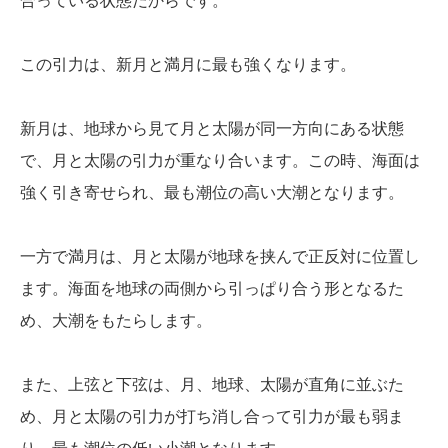
合っている状態だからです。
この引力は、新月と満月に最も強くなります。
新月は、地球から見て月と太陽が同一方向にある状態
で、月と太陽の引力が重なり合います。この時、海面は
強く引き寄せられ、最も潮位の高い大潮となります。
一方で満月は、月と太陽が地球を挟んで正反対に位置し
ます。海面を地球の両側から引っぱり合う形となるた
め、大潮をもたらします。
また、上弦と下弦は、月、地球、太陽が直角に並ぶた
め、月と太陽の引力が打ち消し合って引力が最も弱ま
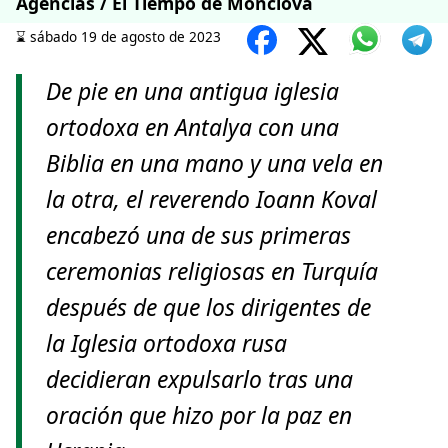
Agencias / El Tiempo de Monclova
⌛️ sábado 19 de agosto de 2023
De pie en una antigua iglesia
ortodoxa en Antalya con una
Biblia en una mano y una vela en
la otra, el reverendo Ioann Koval
encabezó una de sus primeras
ceremonias religiosas en Turquía
después de que los dirigentes de
la Iglesia ortodoxa rusa
decidieran expulsarlo tras una
oración que hizo por la paz en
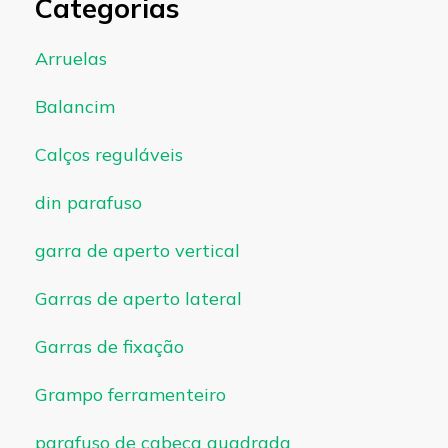
Categorias
Arruelas
Balancim
Calços reguláveis
din parafuso
garra de aperto vertical
Garras de aperto lateral
Garras de fixação
Grampo ferramenteiro
parafuso de cabeça quadrada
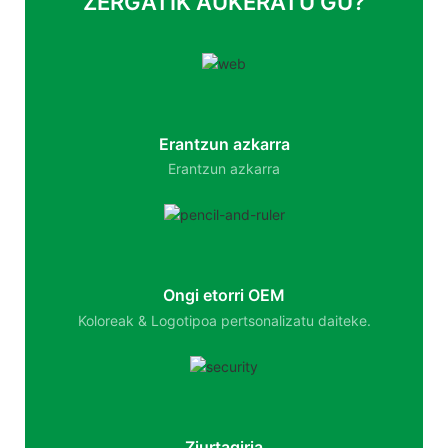
ZERGATIK AUKERATU GU?
Erantzun azkarra
Erantzun azkarra
Ongi etorri OEM
Koloreak & Logotipoa pertsonalizatu daiteke.
Ziurtagiria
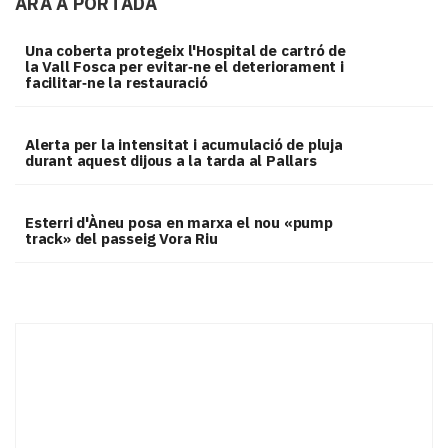
ARA A PORTADA
Una coberta protegeix l'Hospital de cartró de
la Vall Fosca per evitar‑ne el deteriorament i
facilitar‑ne la restauració
Alerta per la intensitat i acumulació de pluja
durant aquest dijous a la tarda al Pallars
Esterri d'Àneu posa en marxa el nou «pump
track» del passeig Vora Riu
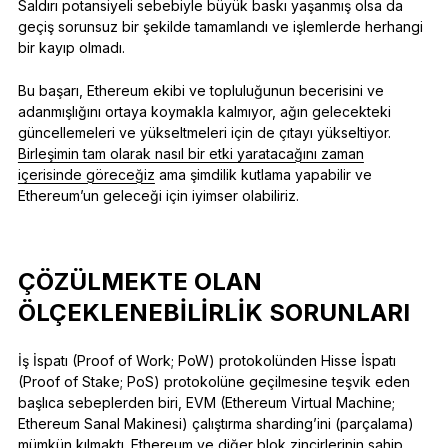
Saldırı potansiyeli sebebiyle büyük baskı yaşanmış olsa da
geçiş sorunsuz bir şekilde tamamlandı ve işlemlerde herhangi
bir kayıp olmadı.
Bu başarı, Ethereum ekibi ve topluluğunun becerisini ve
adanmışlığını ortaya koymakla kalmıyor, ağın gelecekteki
güncellemeleri ve yükseltmeleri için de çıtayı yükseltiyor.
Birleşimin tam olarak nasıl bir etki yaratacağını zaman
içerisinde göreceğiz
ama şimdilik kutlama yapabilir ve
Ethereum’un geleceği için iyimser olabiliriz.
ÇÖZÜLMEKTE OLAN
ÖLÇEKLENEBILIRLIK SORUNLARI
İş İspatı (Proof of Work; PoW) protokolünden Hisse İspatı
(Proof of Stake; PoS) protokolüne geçilmesine teşvik eden
başlıca sebeplerden biri, EVM (Ethereum Virtual Machine;
Ethereum Sanal Makinesi) çalıştırma sharding’ini (parçalama)
mümkün kılmaktı. Ethereum ve diğer blok zincirlerinin sahip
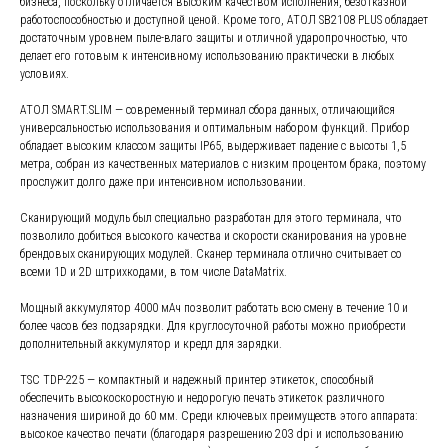
бизнеса, поскольку отличается высоким качеством исполнения, безотказной
работоспособностью и доступной ценой. Кроме того, АТОЛ SB2108 PLUS обладает
достаточным уровнем пыле-влаго защиты и отличной ударопрочностью, что
делает его готовым к интенсивному использованию практически в любых
условиях.
АТОЛ SMART.SLIM — современный терминал сбора данных, отличающийся
универсальностью использования и оптимальным набором функций. Прибор
обладает высоким классом защиты IP65, выдерживает падение с высоты 1,5
метра, собран из качественных материалов с низким процентом брака, поэтому
прослужит долго даже при интенсивном использовании.
Сканирующий модуль был специально разработан для этого терминала, что
позволило добиться высокого качества и скорости сканирования на уровне
брендовых сканирующих модулей. Сканер терминала отлично считывает со
всеми 1D и 2D штрихкодами, в том числе DataMatrix.
Мощный аккумулятор 4000 мАч позволит работать всю смену в течение 10 и
более часов без подзарядки. Для круглосуточной работы можно приобрести
дополнительный аккумулятор и кредл для зарядки.
TSC TDP-225 — компактный и надежный принтер этикеток, способный
обеспечить высокоскоростную и недорогую печать этикеток различного
назначения шириной до 60 мм. Среди ключевых преимуществ этого аппарата:
высокое качество печати (благодаря разрешению 203 dpi и использованию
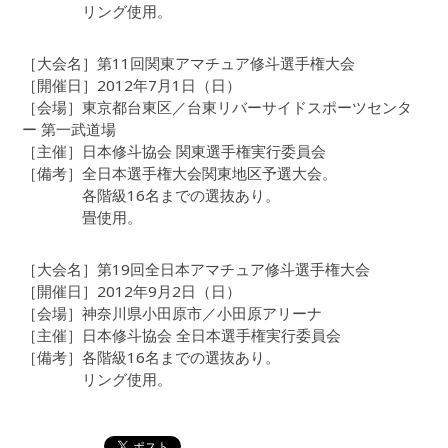
リング使用。
［大会名］第11回関東アマチュア修斗選手権大会
［開催日］2012年7月1日（日）
［会場］東京都台東区／台東リバーサイドスポーツセンタ
ー 第一武道場
［主催］日本修斗協会 関東選手権実行委員会
［備考］全日本選手権大会関東地区予選大会。
各階級16名までの選抜あり。
畳使用。
［大会名］第19回全日本アマチュア修斗選手権大会
［開催日］2012年9月2日（日）
［会場］神奈川県小田原市／小田原アリーナ
［主催］日本修斗協会 全日本選手権実行委員会
［備考］各階級16名までの選抜あり。
リング使用。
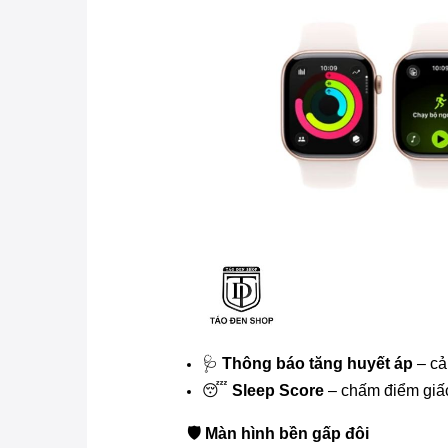
🩺
Thông báo tăng huyết áp
– cả
😴
Sleep Score
– chấm điểm giấc
🛡️ Màn hình bền gấp đôi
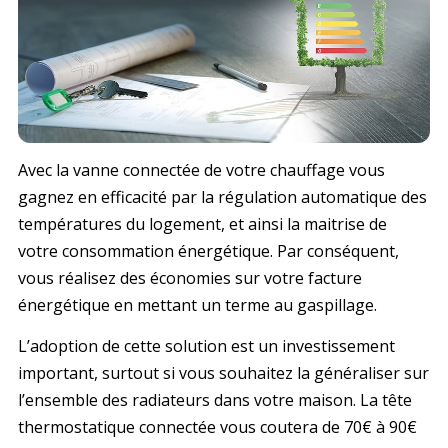
Avec la vanne connectée de votre chauffage vous
gagnez en efficacité par la régulation automatique des
températures du logement, et ainsi la maitrise de
votre consommation énergétique. Par conséquent,
vous réalisez des économies sur votre facture
énergétique en mettant un terme au gaspillage.
L’adoption de cette solution est un investissement
important, surtout si vous souhaitez la généraliser sur
l’ensemble des radiateurs dans votre maison. La tête
thermostatique connectée vous coutera de 70€ à 90€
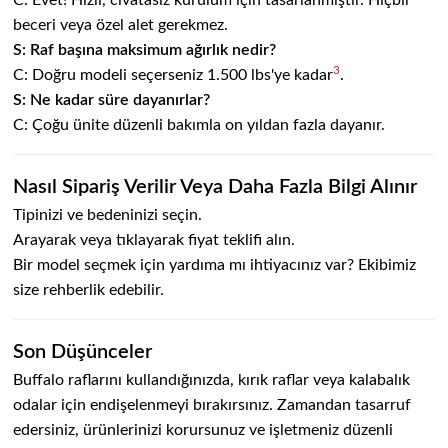
beceri veya özel alet gerekmez.
S: Raf başına maksimum ağırlık nedir?
3
C: Doğru modeli seçerseniz 1.500 lbs'ye kadar
.
S: Ne kadar süre dayanırlar?
C: Çoğu ünite düzenli bakımla on yıldan fazla dayanır.
Nasıl Sipariş Verilir Veya Daha Fazla Bilgi Alınır
Tipinizi ve bedeninizi seçin.
Arayarak veya tıklayarak fiyat teklifi alın.
Bir model seçmek için yardıma mı ihtiyacınız var? Ekibimiz
size rehberlik edebilir.
Son Düşünceler
Buffalo raflarını kullandığınızda, kırık raflar veya kalabalık
odalar için endişelenmeyi bırakırsınız. Zamandan tasarruf
edersiniz, ürünlerinizi korursunuz ve işletmeniz düzenli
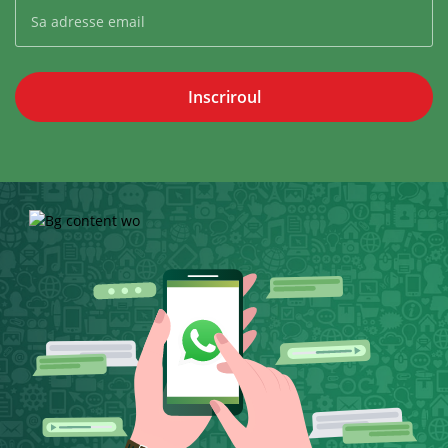
Inscriroul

= = = = =

YOUR ASSIGNMENT =
Rewrite the text of all the records, replacing "Erantzun azkarra" with "Erantzun bizkorra" and keeping everything else the same. Leave the pictures out of the answer.

REPLY =
合っている状態だからです。
この引力は、新月と満月に最も強くなります。
新月は、地球から見て月と太陽が同一方向にある状態
で、月と太陽の引力が重なり合います。この時、海面は
強く引き寄せられ、最も潮位の高い大潮となります。
一方で満月は、月と太陽が地球を挟んで正反対に位置し
ます。海面を地球の両側から引っぱり合う形となるた
め、大潮をもたらします。
また、上弦と下弦は、月、地球、太陽が直角に並ぶた
め、月と太陽の引力が打ち消し合って引力が最も弱ま
Agencias / El Tiempo de Monclova
⌛️ sábado 19 de agosto de 2023
De pie en una antigua iglesia
ortodoxa en Antalya con una
Biblia en una mano y una vela en
la otra, el reverendo Ioann Koval
encabezó una de sus primeras
ceremonias religiosas en Turquía
después de que los dirigentes de
la Iglesia ortodoxa rusa
decidieran expulsarlo tras una
oración que hizo por la paz en
Categorias
Arruelas
Balancim
Calços reguláveis
din parafuso
garra de aperto vertical
Garras de aperto lateral
Garras de fixação
Grampo ferramenteiro
parafuso de cabeça quadrada
ZERGATIK AUKERATU GU?
Erantzun bizkorra
Erantzun bizkorra
Ongi etorri OEM
Koloreak & Logotipoa pertsonalizatu daiteke.
Ziurtagiria
ARA A PORTADA
Una coberta protegeix l'Hospital de cartró de
la Vall Fosca per evitar‑ne el deteriorament i
facilitar‑ne la restauració
Alerta per la intensitat i acumulació de pluja
durant aquest dijous a la tarda al Pallars
Esterri d'Àneu posa en marxa el nou «pump
track» del passeig Vora Riu
Saldırı potansiyeli sebebiyle büyük baskı yaşanmış olsa da
geçiş sorunsuz bir şekilde tamamlandı ve işlemlerde herhangi
bir kayıp olmadı.
Bu başarı, Ethereum ekibi ve topluluğunun becerisini ve
adanmışlığını ortaya koymakla kalmıyor, ağın gelecekteki
güncellemeleri ve yükseltmeleri için de çıtayı yükseltiyor.
Birleşimin tam olarak nasıl bir etki yaratacağını zaman
içerisinde göreceğiz
ama şimdilik kutlama yapabilir ve
Ethereum’un geleceği için iyimser olabiliriz.
ÇÖZÜLMEKTE OLAN
ÖLÇEKLENEBILIRLIK SORUNLARI
İş İspatı (Proof of Work; PoW) protokolünden Hisse İspatı
(Proof of Stake; PoS) protokolüne geçilmesine teşvik eden
başlıca sebeplerden biri, EVM (Ethereum Virtual Machine;
Ethereum Sanal Makinesi) çalıştırma sharding’ini (parçalama)
mümkün kılmaktı. Ethereum ve diğer blok zincirlerinin sahip
бизнеса, поскольку отличается высоким качеством исполнения, безотказной
работоспособностью и доступной ценой. Кроме того, АТОЛ SB2108 PLUS обладает
достаточным уровнем пыле-влаго защиты и отличной ударопрочностью, что
делает его готовым к интенсивному использованию практически в любых
условиях.
АТОЛ SMART.SLIM — современный терминал сбора данных, отличающийся
универсальностью использования и оптимальным набором функций. Прибор
обладает высоким классом защиты IP65, выдерживает падение с высоты 1,5
метра, собран из качественных материалов с низким процентом брака, поэтому
прослужит долго даже при интенсивном использовании.
Сканирующий модуль был специально разработан для этого терминала, что
позволило добиться высокого качества и скорости сканирования на уровне
брендовых сканирующих модулей. Сканер терминала отлично считывает со
всеми 1D и 2D штрихкодами, в том числе DataMatrix.
Мощный аккумулятор 4000 мАч позволит работать всю смену в течение 10 и
более часов без подзарядки. Для круглосуточной работы можно приобрести
дополнительный аккумулятор и кредл для зарядки.
TSC TDP-225 — компактный и надежный принтер этикеток, способный
обеспечить высокоскоростную и недорогую печать этикеток различного
назначения шириной до 60 мм. Среди ключевых преимуществ этого аппарата:
высокое качество печати (благодаря разрешению 203 dpi и использованию
リング使用。
［大会名］第11回関東アマチュア修斗選手権大会
［開催日］2012年7月1日（日）
［会場］東京都台東区／台東リバーサイドスポーツセンタ
ー 第一武道場
［主催］日本修斗協会 関東選手権実行委員会
［備考］全日本選手権大会関東地区予選大会。
各階級16名までの選抜あり。
畳使用。
［大会名］第19回全日本アマチュア修斗選手権大会
［開催日］2012年9月2日（日）
［会場］神奈川県小田原市／小田原アリーナ
［主催］日本修斗協会 全日本選手権実行委員会
［備考］各階級16名までの選抜あり。
リング使用。
🩺
Thông báo tăng huyết áp
– cả
😴
Sleep Score
– chấm điểm giấc
🛡️ Màn hình bền gấp đôi
Avec la vanne connectée de votre chauffage vous
gagnez en efficacité par la régulation automatique des
températures du logement, et ainsi la maitrise de
votre consommation énergétique. Par conséquent,
vous réalisez des économies sur votre facture
énergétique en mettant un terme au gaspillage.
L’adoption de cette solution est un investissement
important, surtout si vous souhaitez la généraliser sur
l’ensemble des radiateurs dans votre maison. La tête
thermostatique connectée vous coutera de 70€ à 90€
beceri veya özel alet gerekmez.
S: Raf başına maksimum ağırlık nedir?
3
C: Doğru modeli seçerseniz 1.500 lbs'ye kadar
.
S: Ne kadar süre dayanırlar?
C: Çoğu ünite düzenli bakımla on yıldan fazla dayanır.
Nasıl Sipariş Verilir Veya Daha Fazla Bilgi Alınır
Tipinizi ve bedeninizi seçin.
Arayarak veya tıklayarak fiyat teklifi alın.
Bir model seçmek için yardıma mı ihtiyacınız var? Ekibimiz
size rehberlik edebilir.
Son Düşünceler
Buffalo raflarını kullandığınızda, kırık raflar veya kalabalık
odalar için endişelenmeyi bırakırsınız. Zamandan tasarruf
edersiniz, ürünlerinizi korursunuz ve işletmeniz düzenli
Inscriroul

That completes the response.